Alternatively, you could choose to sample using Page Faults, which might occur frequently if you are allocating/deallocating memory a lot. You could also choose to profile using system calls or some lower level counter.

How many samples is enough to accurately represent my program profile?

This is not a simple question to answer. By default we only sample every 10000000 clock cycles, which might seem like a long time between samples. In that time, your problematic code might block waiting on a lock or some other construct and the thread it is running in might be pre-empted allowing another thread to run. When the next sample is taken the other thread could still be running which means the problematic code is not included in the sample.

The risk of missing the key data is something that is inherent in any sample-based data collection. In statistics the approach is to minimize the risk of missing key information by making the number of samples large enough relative to the general population. For example, if you have a demographic that includes 10000 people, taking only 1 sample is unlikely to be representative. Taking a sample of 1000 people might be considered representative. There are more links about this on Wikipedia.

Won't this slow down my app?

No, not really. When a sample is taken the current thread is suspended (other application threads continue to run) so that the current call stack can be collected. When the stack walk is finished, execution returns to the application thread. Sampling should have a limited effect on most applications.

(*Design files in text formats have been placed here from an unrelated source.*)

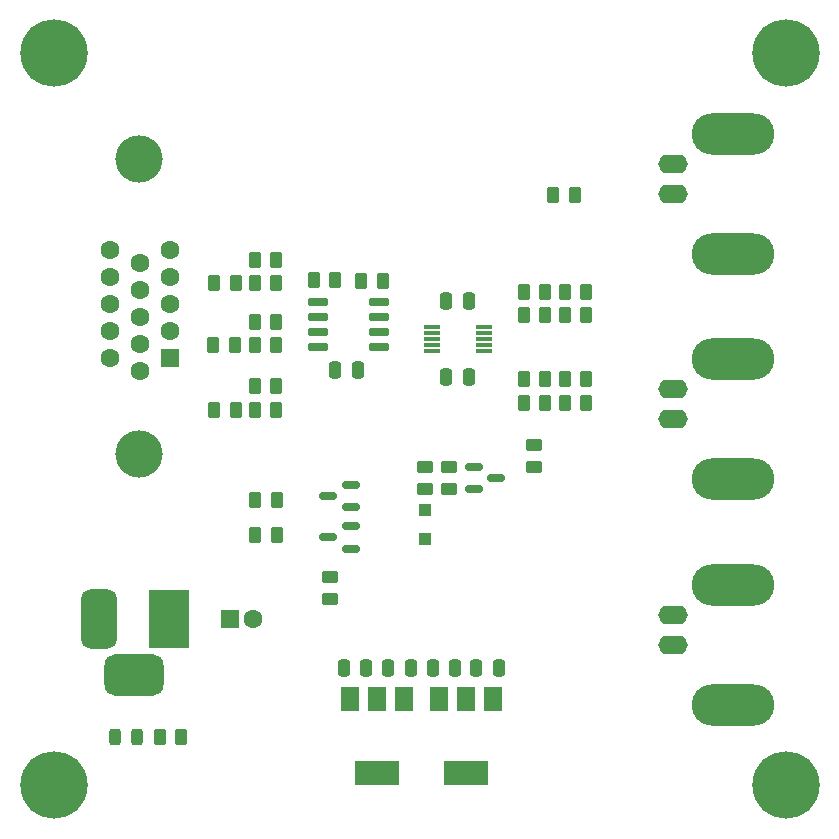
<source format=gts>
%TF.GenerationSoftware,KiCad,Pcbnew,7.0.2*%
%TF.CreationDate,2023-06-12T01:53:58+02:00*%
%TF.ProjectId,RGB-YPbPr-Converter,5247422d-5950-4625-9072-2d436f6e7665,rev?*%
%TF.SameCoordinates,Original*%
%TF.FileFunction,Soldermask,Top*%
%TF.FilePolarity,Negative*%
%FSLAX46Y46*%
G04 Gerber Fmt 4.6, Leading zero omitted, Abs format (unit mm)*
G04 Created by KiCad (PCBNEW 7.0.2) date 2023-06-12 01:53:58*
%MOMM*%
%LPD*%
G01*
G04 APERTURE LIST*
G04 Aperture macros list*
%AMRoundRect*
0 Rectangle with rounded corners*
0 $1 Rounding radius*
0 $2 $3 $4 $5 $6 $7 $8 $9 X,Y pos of 4 corners*
0 Add a 4 corners polygon primitive as box body*
4,1,4,$2,$3,$4,$5,$6,$7,$8,$9,$2,$3,0*
0 Add four circle primitives for the rounded corners*
1,1,$1+$1,$2,$3*
1,1,$1+$1,$4,$5*
1,1,$1+$1,$6,$7*
1,1,$1+$1,$8,$9*
0 Add four rect primitives between the rounded corners*
20,1,$1+$1,$2,$3,$4,$5,0*
20,1,$1+$1,$4,$5,$6,$7,0*
20,1,$1+$1,$6,$7,$8,$9,0*
20,1,$1+$1,$8,$9,$2,$3,0*%
G04 Aperture macros list end*
%ADD10RoundRect,0.150000X-0.725000X-0.150000X0.725000X-0.150000X0.725000X0.150000X-0.725000X0.150000X0*%
%ADD11RoundRect,0.250000X0.450000X-0.262500X0.450000X0.262500X-0.450000X0.262500X-0.450000X-0.262500X0*%
%ADD12RoundRect,0.250000X0.262500X0.450000X-0.262500X0.450000X-0.262500X-0.450000X0.262500X-0.450000X0*%
%ADD13R,1.400000X0.300000*%
%ADD14RoundRect,0.250000X-0.262500X-0.450000X0.262500X-0.450000X0.262500X0.450000X-0.262500X0.450000X0*%
%ADD15O,2.500000X1.600000*%
%ADD16O,7.000000X3.500000*%
%ADD17R,1.600000X1.600000*%
%ADD18C,1.600000*%
%ADD19R,1.000000X1.000000*%
%ADD20RoundRect,0.250000X-0.450000X0.262500X-0.450000X-0.262500X0.450000X-0.262500X0.450000X0.262500X0*%
%ADD21RoundRect,0.250000X-0.250000X-0.475000X0.250000X-0.475000X0.250000X0.475000X-0.250000X0.475000X0*%
%ADD22R,1.500000X2.000000*%
%ADD23R,3.800000X2.000000*%
%ADD24RoundRect,0.150000X-0.587500X-0.150000X0.587500X-0.150000X0.587500X0.150000X-0.587500X0.150000X0*%
%ADD25RoundRect,0.250000X0.250000X0.475000X-0.250000X0.475000X-0.250000X-0.475000X0.250000X-0.475000X0*%
%ADD26RoundRect,0.150000X0.587500X0.150000X-0.587500X0.150000X-0.587500X-0.150000X0.587500X-0.150000X0*%
%ADD27C,5.700000*%
%ADD28C,4.000000*%
%ADD29RoundRect,0.243750X-0.243750X-0.456250X0.243750X-0.456250X0.243750X0.456250X-0.243750X0.456250X0*%
%ADD30R,3.500000X5.000000*%
%ADD31RoundRect,0.750000X-0.750000X-1.750000X0.750000X-1.750000X0.750000X1.750000X-0.750000X1.750000X0*%
%ADD32RoundRect,0.875000X-1.625000X-0.875000X1.625000X-0.875000X1.625000X0.875000X-1.625000X0.875000X0*%
G04 APERTURE END LIST*
D10*
%TO.C,U5*%
X126375000Y-125095000D03*
X126375000Y-126365000D03*
X126375000Y-127635000D03*
X126375000Y-128905000D03*
X131525000Y-128905000D03*
X131525000Y-127635000D03*
X131525000Y-126365000D03*
X131525000Y-125095000D03*
%TD*%
D11*
%TO.C,R20*%
X144700000Y-139012500D03*
X144700000Y-137187500D03*
%TD*%
D12*
%TO.C,R28*%
X145612500Y-124200000D03*
X143787500Y-124200000D03*
%TD*%
D13*
%TO.C,U4*%
X136000000Y-127200000D03*
X136000000Y-127700000D03*
X136000000Y-128200000D03*
X136000000Y-128700000D03*
X136000000Y-129200000D03*
X140400000Y-129200000D03*
X140400000Y-128700000D03*
X140400000Y-128200000D03*
X140400000Y-127700000D03*
X140400000Y-127200000D03*
%TD*%
D11*
%TO.C,R15*%
X135400000Y-140912500D03*
X135400000Y-139087500D03*
%TD*%
D14*
%TO.C,R10*%
X117520195Y-128750000D03*
X119345195Y-128750000D03*
%TD*%
%TO.C,R4*%
X121087500Y-144797257D03*
X122912500Y-144797257D03*
%TD*%
%TO.C,R9*%
X117587500Y-134221951D03*
X119412500Y-134221951D03*
%TD*%
D15*
%TO.C,J3*%
X156410997Y-135000000D03*
D16*
X161490997Y-129920000D03*
D15*
X156410997Y-132460000D03*
D16*
X161490997Y-140080000D03*
%TD*%
D17*
%TO.C,C1*%
X118900000Y-151950000D03*
D18*
X120900000Y-151950000D03*
%TD*%
D14*
%TO.C,R25*%
X147287500Y-126200000D03*
X149112500Y-126200000D03*
%TD*%
D19*
%TO.C,D2*%
X135400000Y-145150000D03*
X135400000Y-142650000D03*
%TD*%
D20*
%TO.C,R17*%
X137500000Y-139087500D03*
X137500000Y-140912500D03*
%TD*%
D15*
%TO.C,J5*%
X156410997Y-154080000D03*
D16*
X161490997Y-149000000D03*
D15*
X156410997Y-151540000D03*
D16*
X161490997Y-159160000D03*
%TD*%
D14*
%TO.C,R16*%
X126037500Y-123250000D03*
X127862500Y-123250000D03*
%TD*%
D21*
%TO.C,C4*%
X139800000Y-156100000D03*
X141700000Y-156100000D03*
%TD*%
D22*
%TO.C,U1*%
X133692267Y-158650000D03*
X131392267Y-158650000D03*
X129092267Y-158650000D03*
D23*
X131392267Y-164950000D03*
%TD*%
D14*
%TO.C,R23*%
X143787500Y-131600000D03*
X145612500Y-131600000D03*
%TD*%
%TO.C,R7*%
X121031250Y-132228201D03*
X122856250Y-132228201D03*
%TD*%
D24*
%TO.C,Q3*%
X139562500Y-139050000D03*
X139562500Y-140950000D03*
X141437500Y-140000000D03*
%TD*%
D14*
%TO.C,R22*%
X146287500Y-116000000D03*
X148112500Y-116000000D03*
%TD*%
D25*
%TO.C,C9*%
X139150000Y-131400000D03*
X137250000Y-131400000D03*
%TD*%
D14*
%TO.C,R24*%
X112987500Y-161900000D03*
X114812500Y-161900000D03*
%TD*%
D26*
%TO.C,Q2*%
X129137500Y-142450000D03*
X129137500Y-140550000D03*
X127262500Y-141500000D03*
%TD*%
D22*
%TO.C,U2*%
X141200000Y-158650000D03*
X138900000Y-158650000D03*
X136600000Y-158650000D03*
D23*
X138900000Y-164950000D03*
%TD*%
D21*
%TO.C,C6*%
X136100000Y-156100000D03*
X138000000Y-156100000D03*
%TD*%
D14*
%TO.C,R5*%
X121087500Y-141800000D03*
X122912500Y-141800000D03*
%TD*%
D27*
%TO.C,H2*%
X166000000Y-104000000D03*
%TD*%
D28*
%TO.C,J2*%
X111245331Y-112985000D03*
X111245331Y-137985000D03*
D17*
X113855331Y-129800000D03*
D18*
X113855331Y-127510000D03*
X113855331Y-125220000D03*
X113855331Y-122930000D03*
X113855331Y-120640000D03*
X111315331Y-130945000D03*
X111315331Y-128655000D03*
X111315331Y-126365000D03*
X111315331Y-124075000D03*
X111315331Y-121785000D03*
X108775331Y-129800000D03*
X108775331Y-127510000D03*
X108775331Y-125220000D03*
X108775331Y-122930000D03*
X108775331Y-120640000D03*
%TD*%
D27*
%TO.C,H1*%
X104000000Y-104000000D03*
%TD*%
D12*
%TO.C,R27*%
X149112500Y-124200000D03*
X147287500Y-124200000D03*
%TD*%
D21*
%TO.C,C3*%
X132342267Y-156100000D03*
X134242267Y-156100000D03*
%TD*%
D12*
%TO.C,R29*%
X149112500Y-133600000D03*
X147287500Y-133600000D03*
%TD*%
D14*
%TO.C,R19*%
X130037500Y-123300000D03*
X131862500Y-123300000D03*
%TD*%
D25*
%TO.C,C8*%
X139150000Y-125000000D03*
X137250000Y-125000000D03*
%TD*%
D12*
%TO.C,R30*%
X145612500Y-133600000D03*
X143787500Y-133600000D03*
%TD*%
D14*
%TO.C,R11*%
X117587500Y-123502003D03*
X119412500Y-123502003D03*
%TD*%
%TO.C,R6*%
X121031250Y-126756250D03*
X122856250Y-126756250D03*
%TD*%
D29*
%TO.C,D3*%
X109162500Y-161900000D03*
X111037500Y-161900000D03*
%TD*%
D26*
%TO.C,Q1*%
X129137500Y-145950000D03*
X129137500Y-144050000D03*
X127262500Y-145000000D03*
%TD*%
D14*
%TO.C,R13*%
X121037500Y-128750000D03*
X122862500Y-128750000D03*
%TD*%
%TO.C,R21*%
X143787500Y-126200000D03*
X145612500Y-126200000D03*
%TD*%
%TO.C,R26*%
X147287500Y-131600000D03*
X149112500Y-131600000D03*
%TD*%
%TO.C,R12*%
X121037500Y-134221951D03*
X122862500Y-134221951D03*
%TD*%
D25*
%TO.C,C5*%
X129750000Y-130800000D03*
X127850000Y-130800000D03*
%TD*%
D27*
%TO.C,H4*%
X166000000Y-166000000D03*
%TD*%
D14*
%TO.C,R14*%
X121037500Y-123500000D03*
X122862500Y-123500000D03*
%TD*%
%TO.C,R3*%
X121031250Y-121506250D03*
X122856250Y-121506250D03*
%TD*%
D27*
%TO.C,H3*%
X104000000Y-166000000D03*
%TD*%
D25*
%TO.C,C2*%
X130442267Y-156100000D03*
X128542267Y-156100000D03*
%TD*%
D30*
%TO.C,J1*%
X113800000Y-151940691D03*
D31*
X107800000Y-151940691D03*
D32*
X110800000Y-156640691D03*
%TD*%
D11*
%TO.C,R8*%
X127400000Y-150212500D03*
X127400000Y-148387500D03*
%TD*%
D15*
%TO.C,J4*%
X156410997Y-115950000D03*
D16*
X161490997Y-110870000D03*
D15*
X156410997Y-113410000D03*
D16*
X161490997Y-121030000D03*
%TD*%
M02*

</source>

Sounds good, why use instrumentation?

See below.

Instrumentation

Why use instrumentation?

As discussed above, sampling doesn't always give you the whole picture. If you really want to know what is going on with a program the most complete way is to keep track of every single call to every function.

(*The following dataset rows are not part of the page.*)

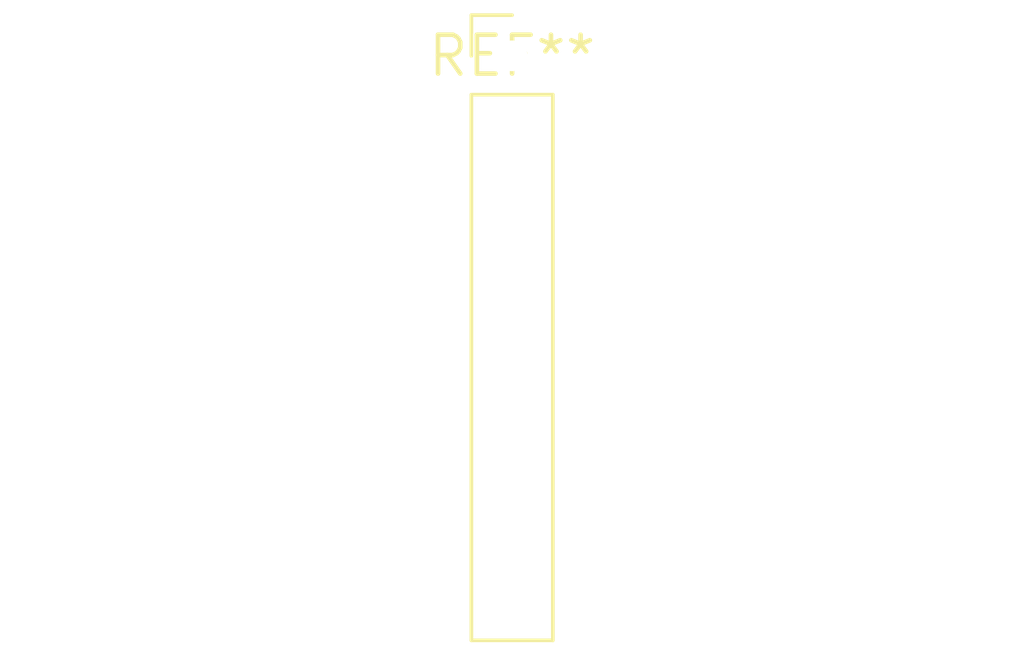
<source format=kicad_pcb>
(kicad_pcb (version 20240108) (generator pcbnew)

  (general
    (thickness 1.6)
  )

  (paper "A4")
  (layers
    (0 "F.Cu" signal)
    (31 "B.Cu" signal)
    (32 "B.Adhes" user "B.Adhesive")
    (33 "F.Adhes" user "F.Adhesive")
    (34 "B.Paste" user)
    (35 "F.Paste" user)
    (36 "B.SilkS" user "B.Silkscreen")
    (37 "F.SilkS" user "F.Silkscreen")
    (38 "B.Mask" user)
    (39 "F.Mask" user)
    (40 "Dwgs.User" user "User.Drawings")
    (41 "Cmts.User" user "User.Comments")
    (42 "Eco1.User" user "User.Eco1")
    (43 "Eco2.User" user "User.Eco2")
    (44 "Edge.Cuts" user)
    (45 "Margin" user)
    (46 "B.CrtYd" user "B.Courtyard")
    (47 "F.CrtYd" user "F.Courtyard")
    (48 "B.Fab" user)
    (49 "F.Fab" user)
    (50 "User.1" user)
    (51 "User.2" user)
    (52 "User.3" user)
    (53 "User.4" user)
    (54 "User.5" user)
    (55 "User.6" user)
    (56 "User.7" user)
    (57 "User.8" user)
    (58 "User.9" user)
  )

  (setup
    (pad_to_mask_clearance 0)
    (pcbplotparams
      (layerselection 0x00010fc_ffffffff)
      (plot_on_all_layers_selection 0x0000000_00000000)
      (disableapertmacros false)
      (usegerberextensions false)
      (usegerberattributes false)
      (usegerberadvancedattributes false)
      (creategerberjobfile false)
      (dashed_line_dash_ratio 12.000000)
      (dashed_line_gap_ratio 3.000000)
      (svgprecision 4)
      (plotframeref false)
      (viasonmask false)
      (mode 1)
      (useauxorigin false)
      (hpglpennumber 1)
      (hpglpenspeed 20)
      (hpglpendiameter 15.000000)
      (dxfpolygonmode false)
      (dxfimperialunits false)
      (dxfusepcbnewfont false)
      (psnegative false)
      (psa4output false)
      (plotreference false)
      (plotvalue false)
      (plotinvisibletext false)
      (sketchpadsonfab false)
      (subtractmaskfromsilk false)
      (outputformat 1)
      (mirror false)
      (drillshape 1)
      (scaleselection 1)
      (outputdirectory "")
    )
  )

  (net 0 "")

  (footprint "PinHeader_1x08_P2.54mm_Vertical" (layer "F.Cu") (at 0 0))

)

</source>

How does instrumentation work (briefly)?

Unlike sampling, with instrumentation the profiler changes the binary by inserting special pieces of code called probes at the start and end of each function. This process is called 'instrumenting the binary' and it works by taking a binary (dll or exe) along with its PDB and making a new 'instrumented binary'. By comparing a counter at the end of the function with the start, it is easy to determine how long a function took to execute.

What if I call other people's code?

Usually you don't have access to the PDB files for other people's code which means you can't instrument it. Fortunately as part of the instrumentation process the profiler inserts special probes around each call to an external function so that you can track these calls (although not any functions that they might call).

Why not just use Instrumentation all the time?

Computers execute a lot of instructions in 10000000 clock cycles, so using instrumentation can generate a LOT of data compared with sampling. The process of calling the probe functions in an application thread can also degrade performance more than sampling would.